Backward Conformal Prediction
This method addresses the need for interpretable and controlled prediction sets in applications like medical diagnosis, though it builds incrementally on existing e-value frameworks.
The paper tackles the problem of controlling prediction set sizes in conformal prediction by introducing Backward Conformal Prediction, which adapts coverage levels based on data constraints to ensure flexible set sizes while maintaining theoretical coverage guarantees, with empirical validation supporting its practical utility.
We introduce $\textit{Backward Conformal Prediction}$, a method that guarantees conformal coverage while providing flexible control over the size of prediction sets. Unlike standard conformal prediction, which fixes the coverage level and allows the conformal set size to vary, our approach defines a rule that constrains how prediction set sizes behave based on the observed data, and adapts the coverage level accordingly.

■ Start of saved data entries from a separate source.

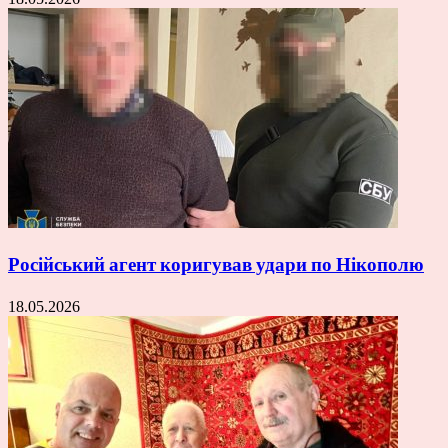
Російський агент коригував удари по Нікополю
18.05.2026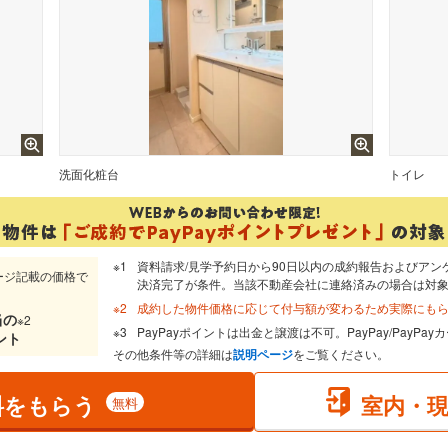
洗面化粧台
トイレ
資料請求/見学予約日から90日以内の成約報告およびアン
ージ記載の価格で
決済完了が条件。当該不動産会社に連絡済みの場合は対
成約した物件価格に応じて付与額が変わるため実際にも
当
の
※2
PayPayポイントは出金と譲渡は不可。PayPay/PayP
ント
その他条件等の詳細は
説明ページ
をご覧ください。
料をもらう
室内・
無料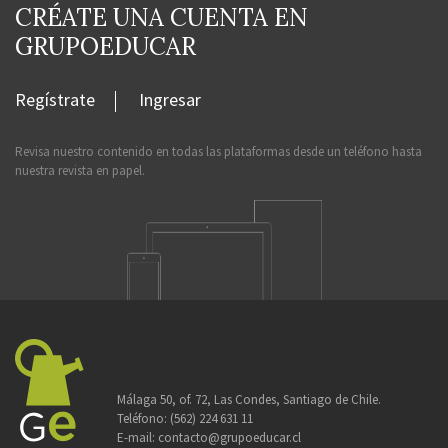
CRÉATE UNA CUENTA EN
GRUPOEDUCAR
Regístrate
Ingresar
Revisa nuestro contenido en todas las plataformas desde un teléfono hasta
nuestra revista en papel.
Málaga 50, of. 72, Las Condes, Santiago de Chile.
Teléfono:
(562) 224 631 11
E-mail:
contacto@grupoeducar.cl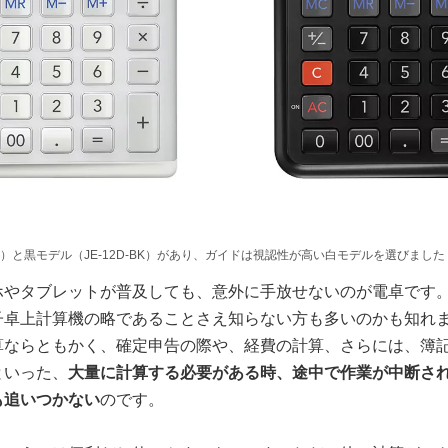
WE）と黒モデル（JE-12D-BK）があり、ガイドは視認性が高い白モデルを選びました
ホやタブレットが普及しても、意外に手放せないのが電卓です
子卓上計算機の略であることさえ知らない方も多いのかも知れ
算ならともかく、確定申告の際や、経費の計算、さらには、簿
といった、
大量に計算する必要がある時、途中で作業が中断さ
も追いつかない
のです。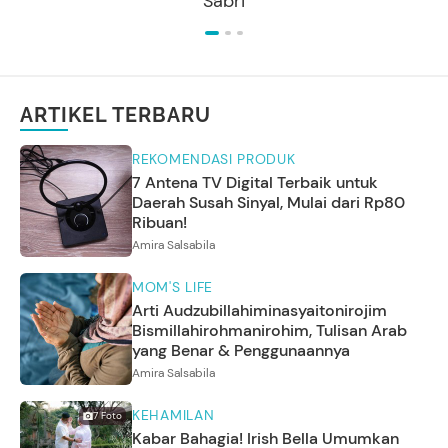
Sabri
ARTIKEL TERBARU
REKOMENDASI PRODUK
7 Antena TV Digital Terbaik untuk
Daerah Susah Sinyal, Mulai dari Rp80
Ribuan!
Amira Salsabila
MOM'S LIFE
Arti Audzubillahiminasyaitonirojim
Bismillahirohmanirohim, Tulisan Arab
yang Benar & Penggunaannya
Amira Salsabila
KEHAMILAN
7
Foto
Kabar Bahagia! Irish Bella Umumkan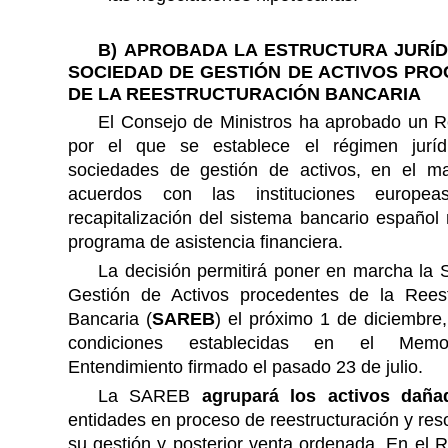
B)
APROBADA LA ESTRUCTURA JURÍD
SOCIEDAD DE GESTIÓN DE ACTIVOS PR
DE LA REESTRUCTURACIÓN BANCARIA
El Consejo de Ministros ha aprobado un R
por el que se establece el régimen juríd
sociedades de gestión de activos, en el m
acuerdos con las instituciones europe
recapitalización del sistema bancario español
programa de asistencia financiera.
La decisión permitirá poner en marcha la 
Gestión de Activos procedentes de la Reest
Bancaria (
SAREB
) el próximo 1 de diciembre
condiciones establecidas en el Mem
Entendimiento firmado el pasado 23 de julio.
La SAREB
agrupará los activos daña
entidades en proceso de reestructuración y res
su gestión y posterior venta ordenada. En el 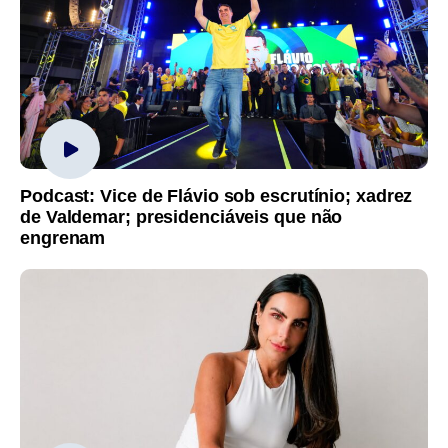
Podcast: Vice de Flávio sob escrutínio; xadrez
de Valdemar; presidenciáveis que não
engrenam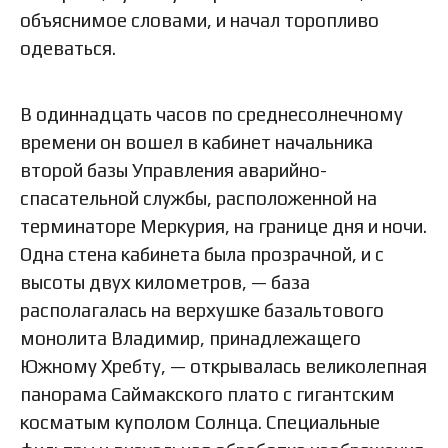
объяснимое словами, и начал торопливо
одеваться.
В одиннадцать часов по среднесолнечному
времени он вошел в кабинет начальника
второй базы Управления аварийно-
спасательной службы, расположенной на
терминаторе Меркурия, на границе дня и ночи.
Одна стена кабинета была прозрачной, и с
высоты двух километров, — база
располагалась на верхушке базальтового
монолита Владимир, принадлежащего
Южному Хребту, — открывалась великолепная
панорама Саймакского плато с гигантским
косматым куполом Солнца. Специальные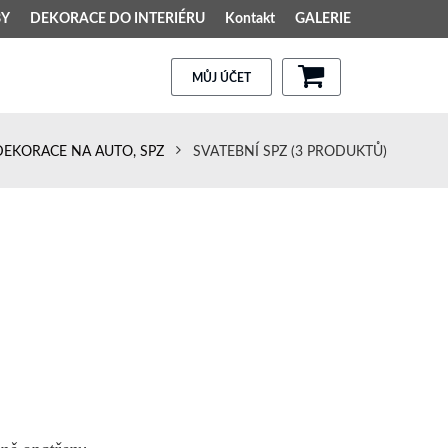
BY
DEKORACE DO INTERIÉRU
Kontakt
GALERIE
MŮJ ÚČET
DEKORACE NA AUTO, SPZ
SVATEBNÍ SPZ
(3 PRODUKTŮ)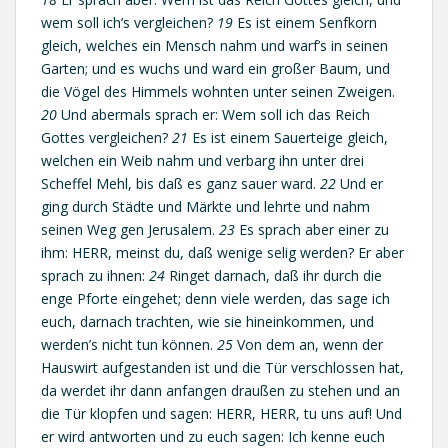
wem soll ich’s vergleichen?
19
Es ist einem Senfkorn
gleich, welches ein Mensch nahm und warf’s in seinen
Garten; und es wuchs und ward ein großer Baum, und
die Vögel des Himmels wohnten unter seinen Zweigen.
20
Und abermals sprach er: Wem soll ich das Reich
Gottes vergleichen?
21
Es ist einem Sauerteige gleich,
welchen ein Weib nahm und verbarg ihn unter drei
Scheffel Mehl, bis daß es ganz sauer ward.
22
Und er
ging durch Städte und Märkte und lehrte und nahm
seinen Weg gen Jerusalem.
23
Es sprach aber einer zu
ihm: HERR, meinst du, daß wenige selig werden? Er aber
sprach zu ihnen:
24
Ringet darnach, daß ihr durch die
enge Pforte eingehet; denn viele werden, das sage ich
euch, darnach trachten, wie sie hineinkommen, und
werden’s nicht tun können.
25
Von dem an, wenn der
Hauswirt aufgestanden ist und die Tür verschlossen hat,
da werdet ihr dann anfangen draußen zu stehen und an
die Tür klopfen und sagen: HERR, HERR, tu uns auf! Und
er wird antworten und zu euch sagen: Ich kenne euch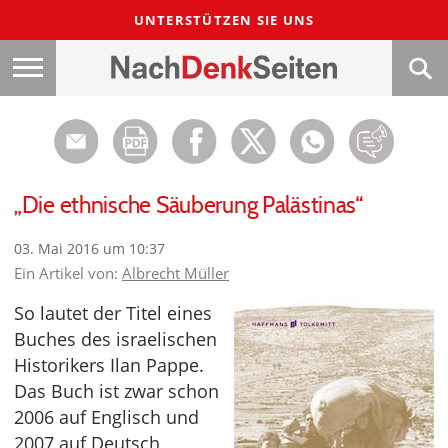
UNTERSTÜTZEN SIE UNS
„Die ethnische Säuberung Palästinas“
03. Mai 2016 um 10:37
Ein Artikel von:
Albrecht Müller
So lautet der Titel eines
Buches des israelischen
Historikers Ilan Pappe.
Das Buch ist zwar schon
2006 auf Englisch und
2007 auf Deutsch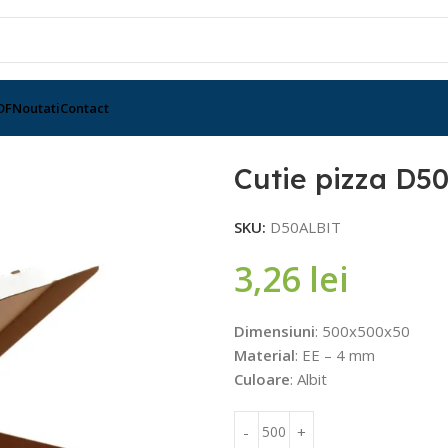
DF
Noutati
Contact
t 500x500x50 mm
Cutie pizza D5
SKU:
D50ALBIT
3,26
lei
Dimensiuni
: 500x500x50
Material
: EE – 4 mm
Culoare
: Albit
Alternative: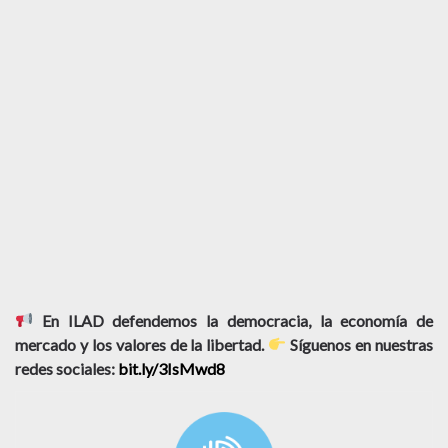
En ILAD defendemos la democracia, la economía de
mercado y los valores de la libertad.
Síguenos en nuestras
redes sociales:
bit.ly/3IsMwd8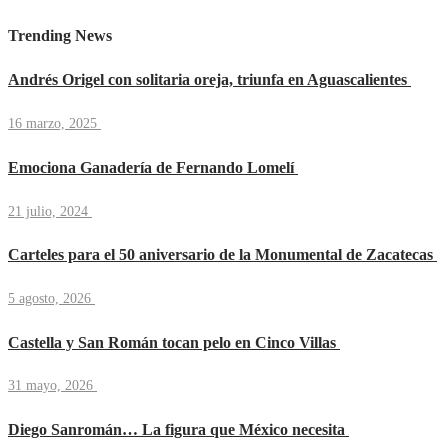
Trending News
Andrés Origel con solitaria oreja, triunfa en Aguascalientes
16 marzo, 2025
Emociona Ganadería de Fernando Lomelí
21 julio, 2024
Carteles para el 50 aniversario de la Monumental de Zacatecas
5 agosto, 2026
Castella y San Román tocan pelo en Cinco Villas
31 mayo, 2026
Diego Sanromán… La figura que México necesita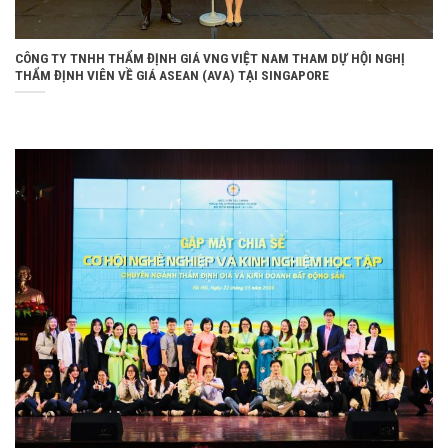
CÔNG TY TNHH THẨM ĐỊNH GIÁ VNG VIỆT NAM THAM DỰ HỘI NGHỊ
THẨM ĐỊNH VIÊN VỀ GIÁ ASEAN (AVA) TẠI SINGAPORE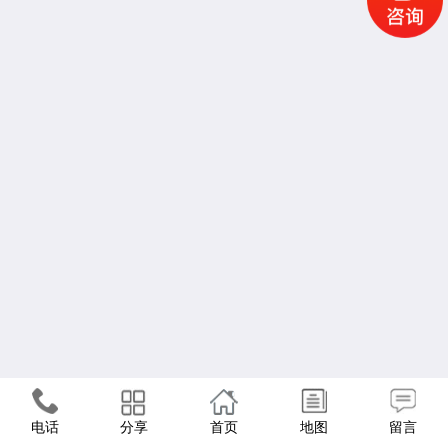
电话
分享
首页
地图
留言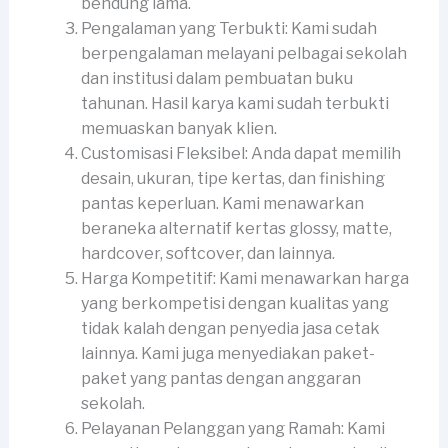
bendung lama.
Pengalaman yang Terbukti: Kami sudah
berpengalaman melayani pelbagai sekolah
dan institusi dalam pembuatan buku
tahunan. Hasil karya kami sudah terbukti
memuaskan banyak klien.
Customisasi Fleksibel: Anda dapat memilih
desain, ukuran, tipe kertas, dan finishing
pantas keperluan. Kami menawarkan
beraneka alternatif kertas glossy, matte,
hardcover, softcover, dan lainnya.
Harga Kompetitif: Kami menawarkan harga
yang berkompetisi dengan kualitas yang
tidak kalah dengan penyedia jasa cetak
lainnya. Kami juga menyediakan paket-
paket yang pantas dengan anggaran
sekolah.
Pelayanan Pelanggan yang Ramah: Kami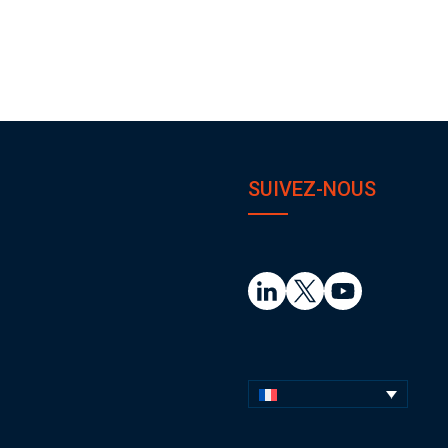
SUIVEZ-NOUS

Our method builds on two key foundations: (i) recent results by Gauthier et al. [2025] on post-hoc validity using e-values, which ensure marginal coverage of the form $\mathbb{P}(Y_{\rm test} \in \hat C_n^{\tildeα}(X_{\rm test})) \ge 1 - \mathbb{E}[\tildeα]$ up to a first-order Taylor approximation for any data-dependent miscoverage $\tildeα$, and (ii) a novel leave-one-out estimator $\hatα^{\rm LOO}$ of the marginal miscoverage $\mathbb{E}[\tildeα]$ based on the calibration set, ensuring that the theoretical guarantees remain computable in practice. This approach is particularly useful in applications where large prediction sets are impractical such as medical diagnosis. We provide theoretical results and empirical evidence supporting the validity of our method, demonstrating that it maintains computable coverage guarantees while ensuring interpretable, well-controlled prediction set sizes.